Let's say we have a functional $J[f] = \int_a^b L(x, f, f') dx$ that we are trying to minimize. I'm trying to think what is the best way to do this numerically, with something like gradient descent.
My idea goes like this:
- Let $f_0 = [f(x_1), \ldots, f(x_n)]^T$ be a vector containing my current guess for the function (due to computational constraints, the function is represented by what it evaluates to at a bunch of points between $a$ and $b$ [e.g. $x_1=a, x_2 = a+\epsilon, x_3 = a + 2\epsilon$, etc.])
Compute the direction $D=[D_1, \ldots, D_n]$ to step in by either
- $D=\left. \frac{\delta J}{\delta f} \right|_{f=f_0,x=x^{(n)}}$. I.e. the variational derivative evaluated at our current guess for the function (and at the points $x^{(n)}=x_1, \ldots, x_n$).

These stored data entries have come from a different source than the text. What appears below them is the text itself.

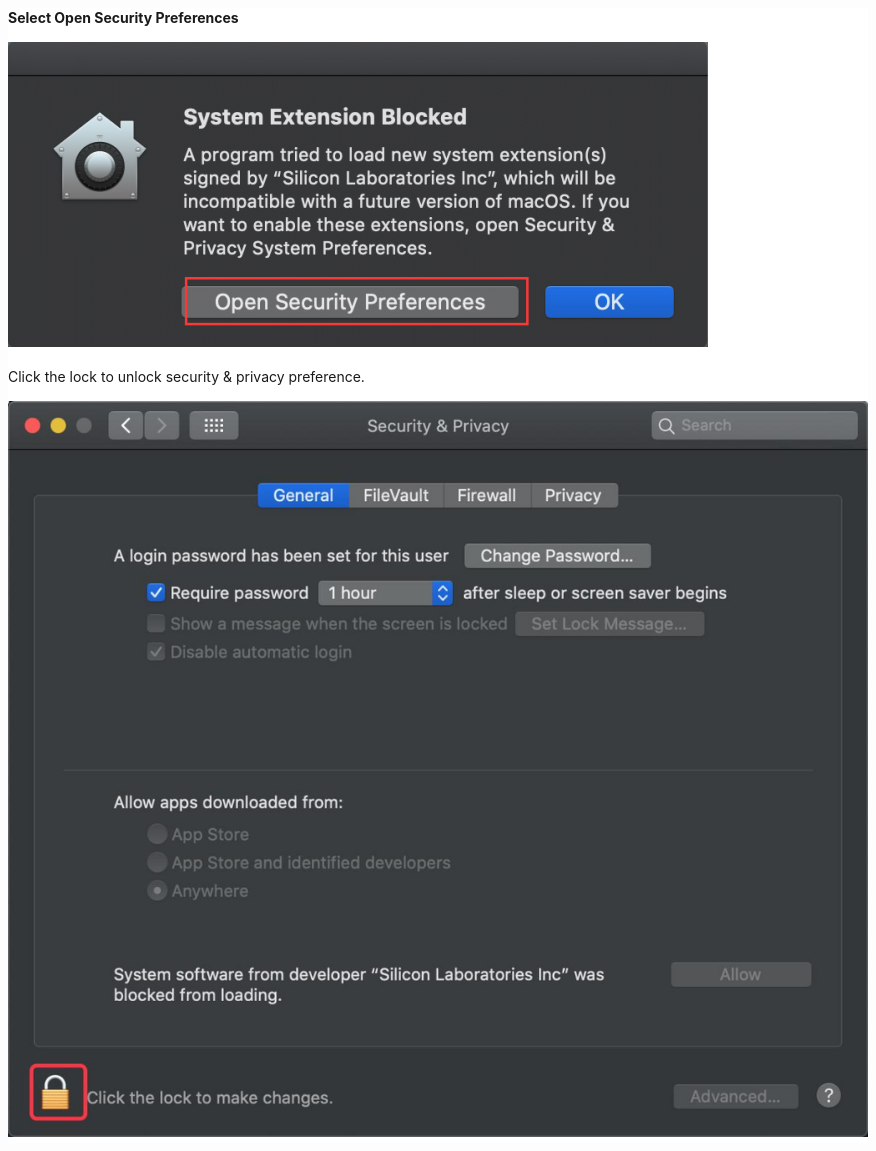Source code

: **Select Open Security Preferences**

![](media/ca6bc6e536202f07a53c09201a0996ff.png)

Click the lock to unlock security & privacy preference.

![](media/cb6be428257143635fc4f729487549c5.jpeg)
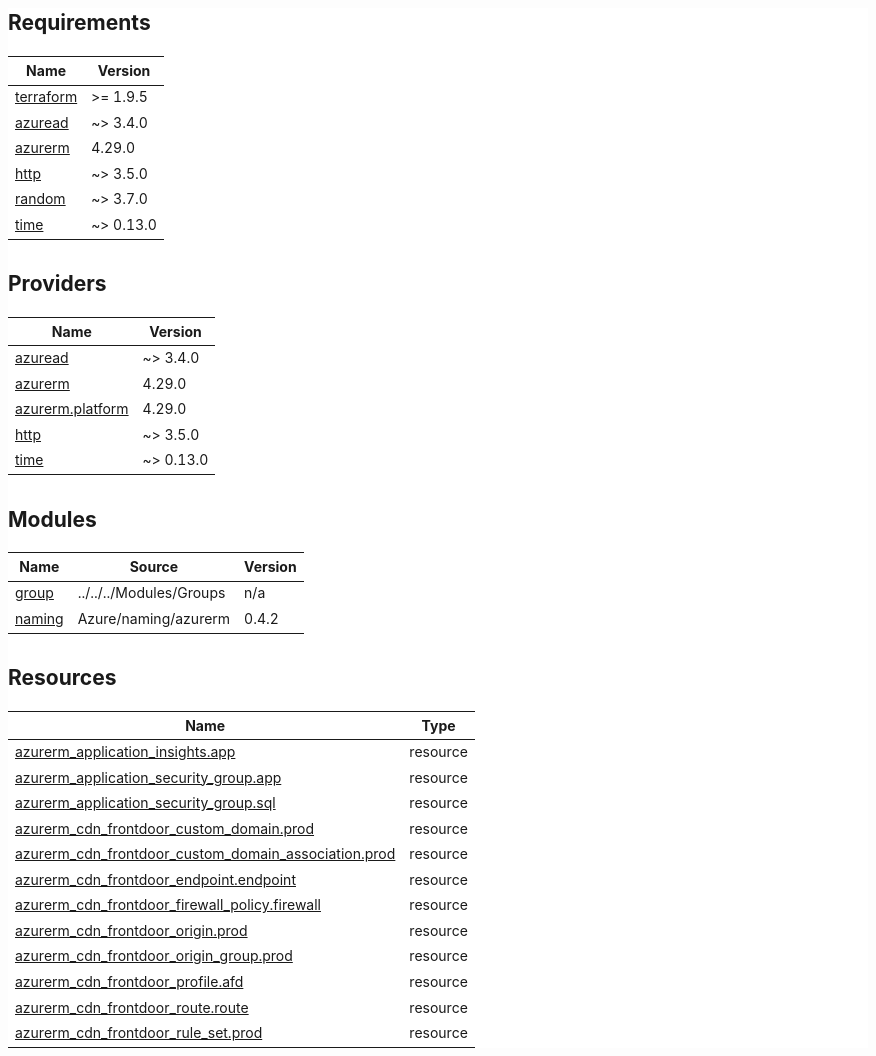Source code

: 
## Requirements

| Name | Version |
|------|---------|
| <a name="requirement_terraform"></a> [terraform](#requirement\_terraform) | >= 1.9.5 |
| <a name="requirement_azuread"></a> [azuread](#requirement\_azuread) | ~> 3.4.0 |
| <a name="requirement_azurerm"></a> [azurerm](#requirement\_azurerm) | 4.29.0 |
| <a name="requirement_http"></a> [http](#requirement\_http) | ~> 3.5.0 |
| <a name="requirement_random"></a> [random](#requirement\_random) | ~> 3.7.0 |
| <a name="requirement_time"></a> [time](#requirement\_time) | ~> 0.13.0 |

## Providers

| Name | Version |
|------|---------|
| <a name="provider_azuread"></a> [azuread](#provider\_azuread) | ~> 3.4.0 |
| <a name="provider_azurerm"></a> [azurerm](#provider\_azurerm) | 4.29.0 |
| <a name="provider_azurerm.platform"></a> [azurerm.platform](#provider\_azurerm.platform) | 4.29.0 |
| <a name="provider_http"></a> [http](#provider\_http) | ~> 3.5.0 |
| <a name="provider_time"></a> [time](#provider\_time) | ~> 0.13.0 |

## Modules

| Name | Source | Version |
|------|--------|---------|
| <a name="module_group"></a> [group](#module\_group) | ../../../Modules/Groups | n/a |
| <a name="module_naming"></a> [naming](#module\_naming) | Azure/naming/azurerm | 0.4.2 |

## Resources

| Name | Type |
|------|------|
| [azurerm_application_insights.app](https://registry.terraform.io/providers/hashicorp/azurerm/4.29.0/docs/resources/application_insights) | resource |
| [azurerm_application_security_group.app](https://registry.terraform.io/providers/hashicorp/azurerm/4.29.0/docs/resources/application_security_group) | resource |
| [azurerm_application_security_group.sql](https://registry.terraform.io/providers/hashicorp/azurerm/4.29.0/docs/resources/application_security_group) | resource |
| [azurerm_cdn_frontdoor_custom_domain.prod](https://registry.terraform.io/providers/hashicorp/azurerm/4.29.0/docs/resources/cdn_frontdoor_custom_domain) | resource |
| [azurerm_cdn_frontdoor_custom_domain_association.prod](https://registry.terraform.io/providers/hashicorp/azurerm/4.29.0/docs/resources/cdn_frontdoor_custom_domain_association) | resource |
| [azurerm_cdn_frontdoor_endpoint.endpoint](https://registry.terraform.io/providers/hashicorp/azurerm/4.29.0/docs/resources/cdn_frontdoor_endpoint) | resource |
| [azurerm_cdn_frontdoor_firewall_policy.firewall](https://registry.terraform.io/providers/hashicorp/azurerm/4.29.0/docs/resources/cdn_frontdoor_firewall_policy) | resource |
| [azurerm_cdn_frontdoor_origin.prod](https://registry.terraform.io/providers/hashicorp/azurerm/4.29.0/docs/resources/cdn_frontdoor_origin) | resource |
| [azurerm_cdn_frontdoor_origin_group.prod](https://registry.terraform.io/providers/hashicorp/azurerm/4.29.0/docs/resources/cdn_frontdoor_origin_group) | resource |
| [azurerm_cdn_frontdoor_profile.afd](https://registry.terraform.io/providers/hashicorp/azurerm/4.29.0/docs/resources/cdn_frontdoor_profile) | resource |
| [azurerm_cdn_frontdoor_route.route](https://registry.terraform.io/providers/hashicorp/azurerm/4.29.0/docs/resources/cdn_frontdoor_route) | resource |
| [azurerm_cdn_frontdoor_rule_set.prod](https://registry.terraform.io/providers/hashicorp/azurerm/4.29.0/docs/resources/cdn_frontdoor_rule_set) | resource |
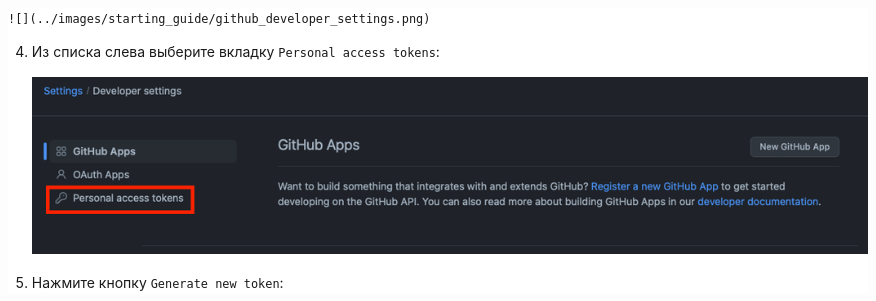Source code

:     ![](../images/starting_guide/github_developer_settings.png)
4. Из списка слева выберите вкладку `Personal access tokens`:

    ![](../images/starting_guide/github_pat_tab.png)
5. Нажмите кнопку `Generate new token`:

- $D=\left. \nabla_f J \right|_{f=f_0}$, which is the gradient of $J$ with respect to $f$ being treated as a $n$-dimensional vector. This gradient can be estimated numerically by perturbing each element of the $f_0$ vector.
- Update the current guess to be $f_0 \leftarrow f_0 - \eta D$, where $\eta$ is some suitable step size.
My question is, which of these two methods (if any) can accomplish this? Or is there a better way?
Note: when evaluating $J[f_0]$ numerically, I'd probably use something like spline interpolation to get $f'$, and a Reimann sum to compute the integral.
Honestly, I don't know of any good books on how to do this well, but really you're working in the area of PDE constrained optimization. Even though, you don't have constraints, you're working with function spaces and that community deals with that issue. If you do want a book, you can try Optimization with PDE Constraints by Hinze, Pinnau, Ulbrich, and Ulbrich.
Typically, the issue with optimizing in a Hilbert or Banach space is that you're going to have to discretize everything at some point. The question is whether to do that before or after deriving the optimality conditions and gradients. This is the infamous discretize-optimize or optimize-discretize debate. This is discussed in chapter 3 of the above book.
As someone who has dealt with this a lot, just discretize your problem first and be done with it. There are some technical results that say that this can lead to suboptimal convergence results. At the end of the day, though, trying to get this to work properly is difficult and you'll constantly be dealing with adjusting the inner product to not get error in the gradient calculation. I've seen teams struggle with this for years. Just discretize and be happy. No, I don't care if my constants are mesh independent.
That said, the discretization approach really dictates how you should approach things. The vogue thing to do in this community is to use a finite element method. That's fine. The say it works is to define a functional basis $B:\mathbb{R}^m\rightarrow C^{1}(\Omega)$. Technically, you could probably get away with $L^2(\Omega)$, but don't make life difficult. Anyway, then we can define something like
$$ B \alpha = \sum\limits_{i=1}^m f_i \alpha_i $$
and
$$ B^\prime \alpha = \sum\limits_{i=1}^m f_i^\prime \alpha_i $$
Essentially, $B$ maps the finite element coefficients to the function space. Likely, you'll need the adjoint operator, which in this case is
$$ B^{*} f = \begin{bmatrix}\langle f,f_1\rangle\\\vdots\\\langle f,f_m\rangle\end{bmatrix} $$
Then, in your case, you'll optimize
$$ J(\alpha) = \int_a^b L(x,B\alpha,B^\prime\alpha) $$
At this point, you've a function in $\mathbb{R}^m$. You can use any gradient based method, but given the size I'll recommend a matrix-free Newton method. There's a lot of nuance to that method, but they scale appropriately. Something like Numerical Optimization by Nocedal and Wright have enough details to get started.